In this scenario, Nginx sends an HTTP request to Gunicorn using two writev() calls: one for the headers and one for the body. Gunicorn reads the headers, but if the application is "lazy" and doesn't explicitly access the request body, Gunicorn may never call recv() for that remaining data.
When Gunicorn finishes processing the request, it sends the response and calls close(). Because the request body is still sitting unread in the socket buffer, the kernel triggers a TCP RST. Nginx, receiving this RST, logs an ECONNRESET.
The Solution
To resolve this, the application must ensure that the entire request body is read from the socket before the connection is closed. In the Flask/Gunicorn example, performing a dummy operation on the HTTP body forces the read, clearing the buffer and allowing for a graceful FIN closure.

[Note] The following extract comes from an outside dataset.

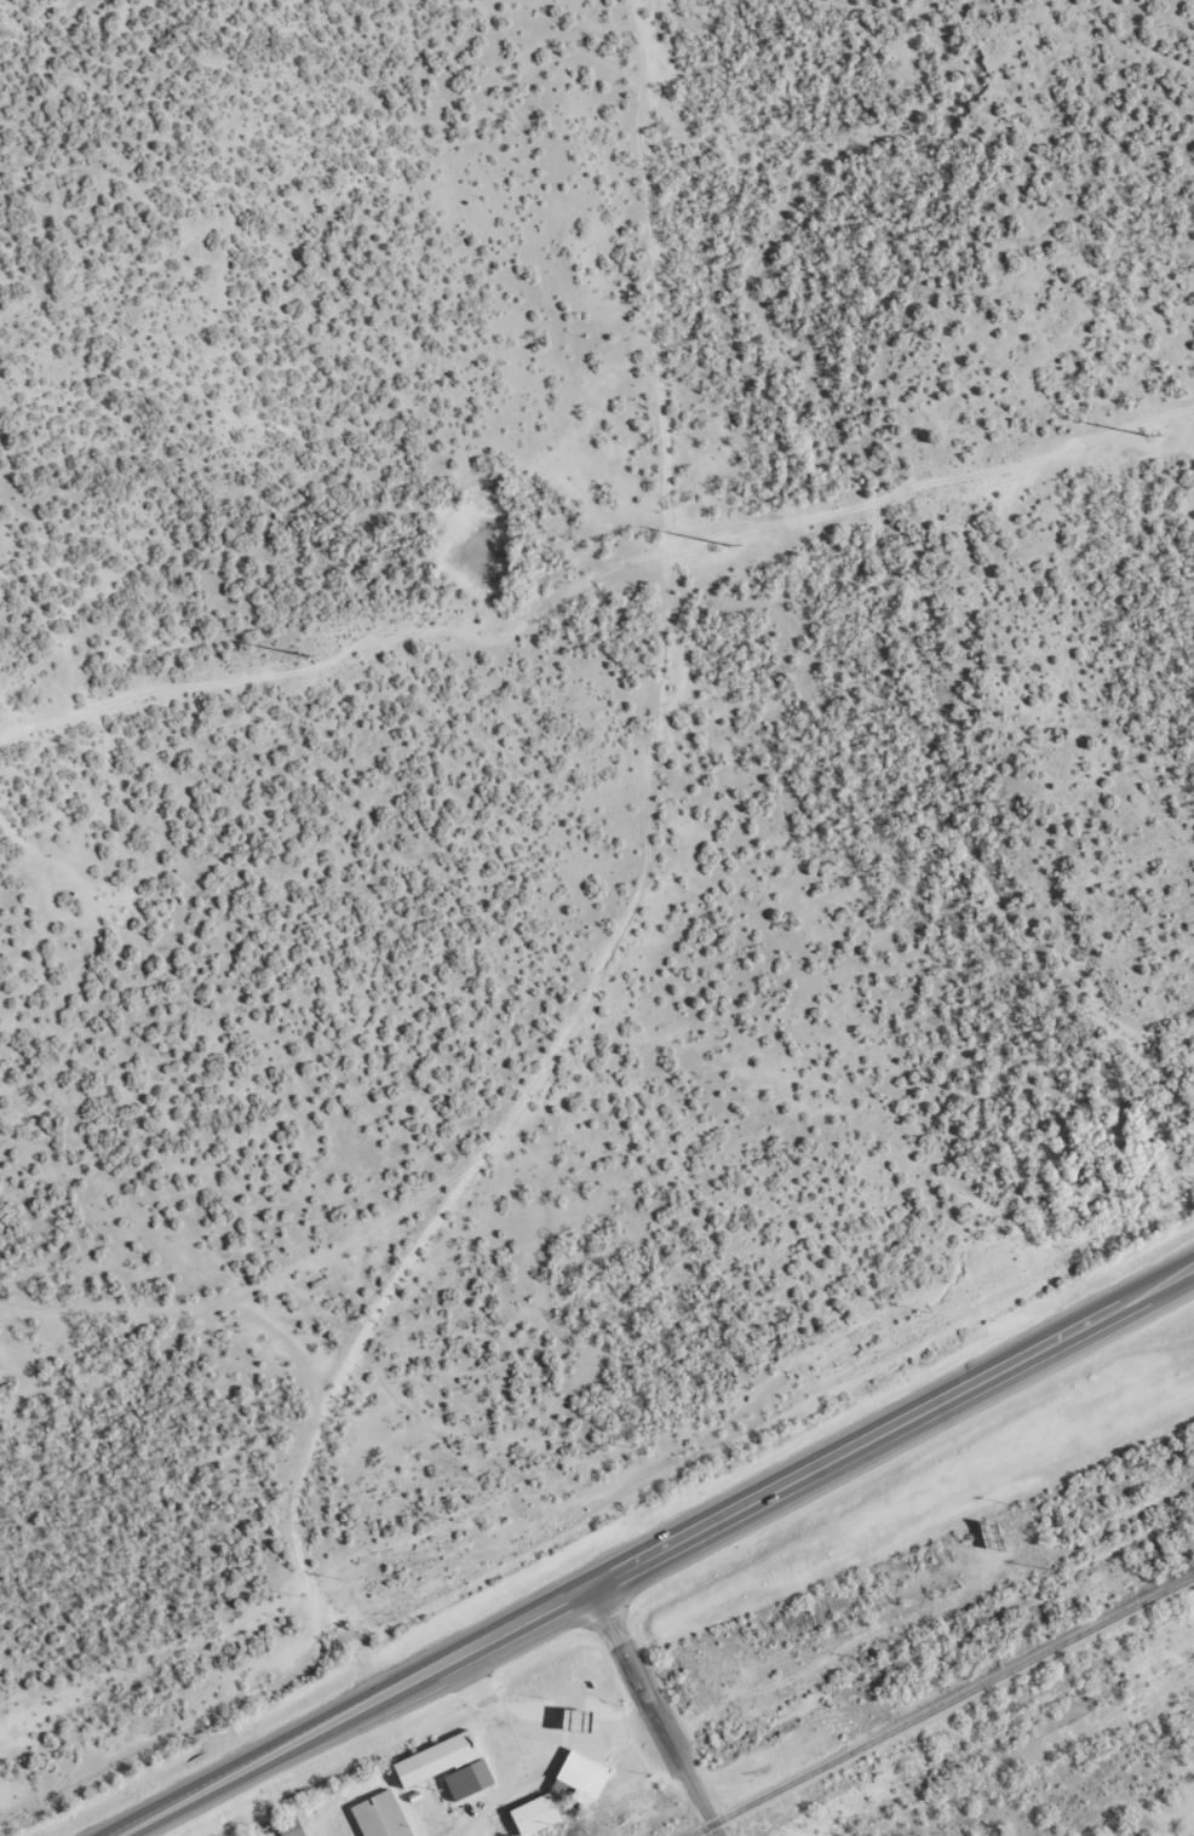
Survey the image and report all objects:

Technical Deep Dive: Why the RST?
This behavior is not a bug, but a defined part of the TCP specification. As noted in RFC 1122 and RFC 2525, a host should send an RST if a CLOSE call is issued while received data is still pending.
A host MAY implement a "half-duplex" TCP close sequence... If such a host issues a CLOSE call while received data is still pending in TCP, or if new data is received after CLOSE is called, its TCP SHOULD send a RST to show that data was lost.
Why not just send a FIN?
As discussed in the community, sending a FIN (the standard 4-way handshake) when data is still pending would be misleading. It would imply that all data was successfully delivered and processed, when in fact, some data was lost. The RST is a signal to the peer that the data it sent was not fully consumed by the application.

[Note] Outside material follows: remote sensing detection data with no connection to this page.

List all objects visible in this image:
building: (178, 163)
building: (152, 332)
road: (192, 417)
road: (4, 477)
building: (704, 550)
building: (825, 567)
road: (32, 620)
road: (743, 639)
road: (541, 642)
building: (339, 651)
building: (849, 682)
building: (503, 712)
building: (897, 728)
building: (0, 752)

Key Takeaways for Developers
- Read everything: If you are implementing a protocol where both sides send data, ensure the receiver reads all available data before closing the socket.
- Graceful Shutdowns: Consider using
shutdown(SHUT_WR)to signal that you are done sending data while still allowing the socket to be read until EOF. - Beware of "Lazy" Frameworks: High-level frameworks may abstract away socket reads. If you notice intermittent
ECONNRESETerrors in a reverse proxy, check if your application is ignoring the request body. - Buffer Limits: When forcing a read of the request body to prevent RSTs, be mindful of
client_max_body_size(in Nginx) to prevent Denial of Service (DoS) attacks via massive request bodies.